On peut donc se demander pourquoi la Cour de Justice n’a pas suivi ces arguments et a persisté à se référer à sa jurisprudence traditionnelle , qu’elle reprend dans ces trois arrêts, selon laquelle le champ d’application des exonérations visées à l’article 132 de la directive 2006/112 est d’interprétation stricte, au motif qu’elles constituent des dérogations au principe général selon lequel la TVA est perçue sur chaque prestation de services effectuée à titre onéreux par un assujetti…
La première question que l’on peut se poser à la suite de ces arrêts est celle de la modification de la législation française en vue de sa mise en conformité avec l’interprétation faite par la Cour. Pour l’instant le projet de loi de finances pour 2018 ne prévoit rien de tel.
Pour le passé, notons que la Cour a pris la précaution d’indiquer que les principes de sécurité juridique et de non-rétroactivité s’opposent à ce que le bénéfice de l’exonération de TVA soit remis en cause sur le fondement des arrêts qu’elle vient de rendre dans les États membres qui ont autorisé l’application de l’exonération aux groupements de moyens constitués dans les secteurs de l’assurance ou des services financiers. Tel étant le cas de la France, les groupements de moyens constitués dans ces domaines d’activités ne pourront donc faire l’objet de redressements.
S’agissant des soins palliatifs pouvant être mis en œuvre en France après ces arrêts, deux solutions sont envisageables.

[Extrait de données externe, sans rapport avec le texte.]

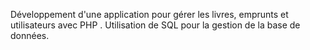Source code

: Développement d'une application pour gérer les livres, emprunts et utilisateurs avec PHP .
Utilisation de SQL pour la gestion de la base de données.
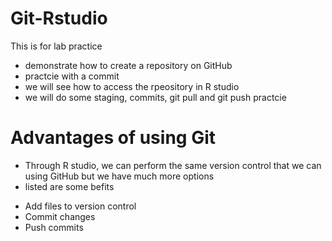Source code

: # Git-Rstudio
This is for lab practice
* demonstrate how to create a repository on GitHub
* practcie with a commit
* we will see how to access the rpeository in R studio 
* we will do some staging, commits, git pull and git push practcie 

# Advantages of using Git
* Through R studio, we can perform the same version control that we can using GitHub but we have much more options
* listed are some befits
- Add files to version control
- Commit changes
- Push commits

La première consisterait, pour les États membres concernés, à proposer une modification de la Directive pour contrecarrer l’interprétation restrictive de la Cour de Justice, ce qui toutefois suppose une décision prise à l’unanimité des États membres du Conseil de l’Union.
La deuxième consisterait, pour la France, à mettre en place un régime de groupe TVA, en application duquel toutes les entités appartenant au groupe constituent un assujetti unique. Les opérations entre les membres sont alors traitées comme s’il s’agissait d’opérations internes à une seule entreprise, autrement dit, elles sont neutralisées pour l’application de la TVA. Une large majorité d’États membres en permettent déjà l’application à leurs entreprises.
Gageons toutefois que ces modifications n’interviendront pas avant plusieurs mois.
Enfin, il restera également à cerner le périmètre exact des activités d’intérêt général dont la Cour précise qu’il comprend les opérations liées à l’aide et à la sécurité sociales, à l’éducation, au sport, à la culture et à la santé.